*** DATASET ENTRIES ***

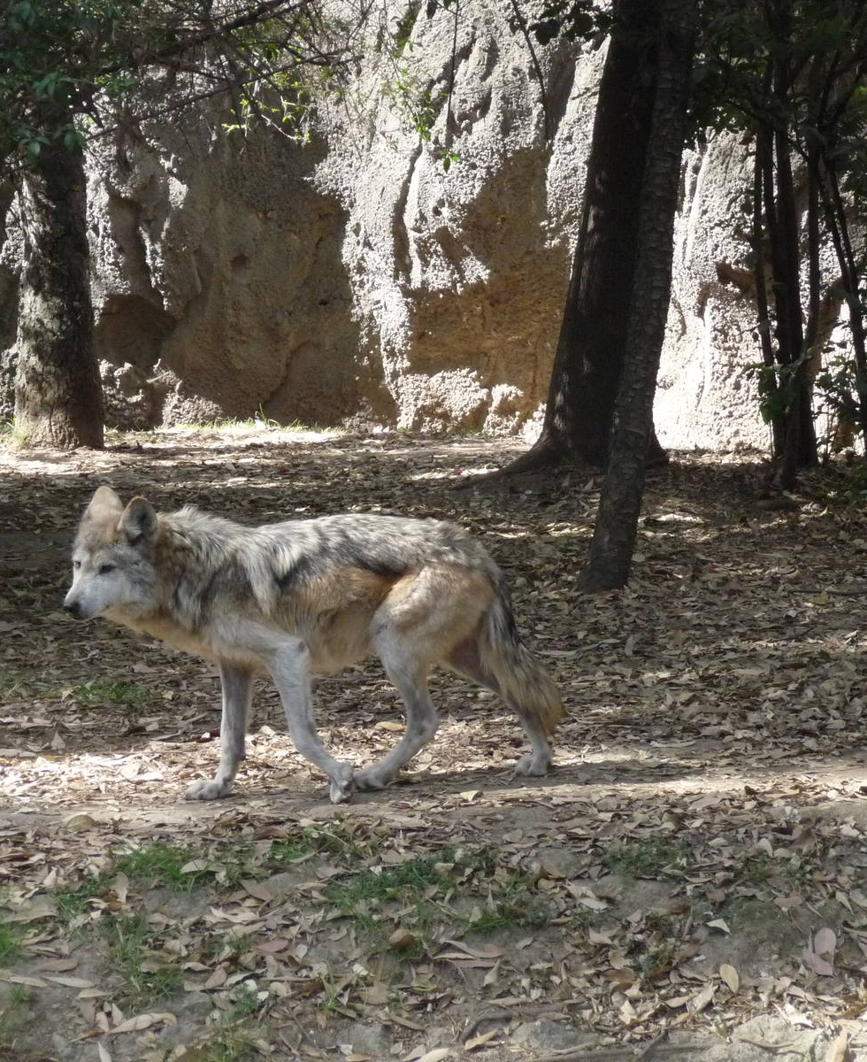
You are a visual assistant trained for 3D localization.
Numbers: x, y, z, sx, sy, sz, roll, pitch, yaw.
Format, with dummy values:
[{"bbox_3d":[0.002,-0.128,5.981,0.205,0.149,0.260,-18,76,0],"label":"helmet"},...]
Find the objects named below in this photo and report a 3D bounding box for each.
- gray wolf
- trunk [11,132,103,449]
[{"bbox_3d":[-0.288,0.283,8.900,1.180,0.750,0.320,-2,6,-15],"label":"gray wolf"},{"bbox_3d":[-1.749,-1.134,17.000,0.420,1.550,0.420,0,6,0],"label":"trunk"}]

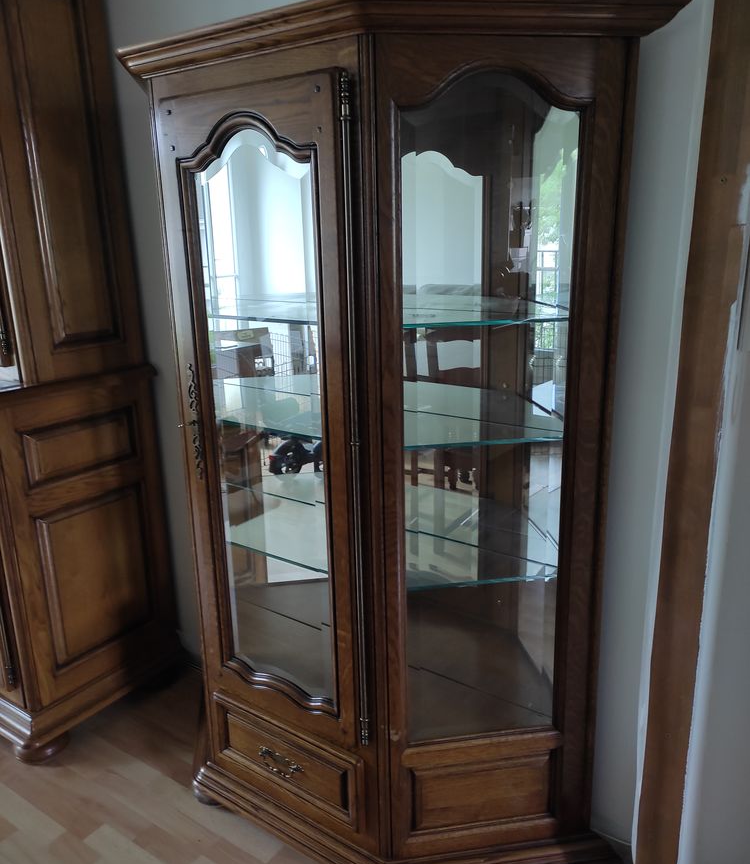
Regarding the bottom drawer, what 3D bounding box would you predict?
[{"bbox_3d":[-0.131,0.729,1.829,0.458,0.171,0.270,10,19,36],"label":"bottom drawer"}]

*** End of DATASET ENTRIES ***

- [WHAT TO WORK ON]: Return the whole listing exactly, minus its pictures.

- [ANSWER FOR THE TASK]:
You are a visual assistant trained for 3D localization.
Numbers: x, y, z, sx, sy, sz, roll, pitch, yaw.
Format, with dummy values:
[{"bbox_3d":[0.002,-0.128,5.981,0.205,0.149,0.260,-18,76,0],"label":"helmet"},...]
Find the objects named below in this photo and report a 3D bounding box for each.
- gray wolf
- trunk [11,132,103,449]
[{"bbox_3d":[-0.288,0.283,8.900,1.180,0.750,0.320,-2,6,-15],"label":"gray wolf"},{"bbox_3d":[-1.749,-1.134,17.000,0.420,1.550,0.420,0,6,0],"label":"trunk"}]

Regarding the bottom drawer, what 3D bounding box would you predict?
[{"bbox_3d":[-0.131,0.729,1.829,0.458,0.171,0.270,10,19,36],"label":"bottom drawer"}]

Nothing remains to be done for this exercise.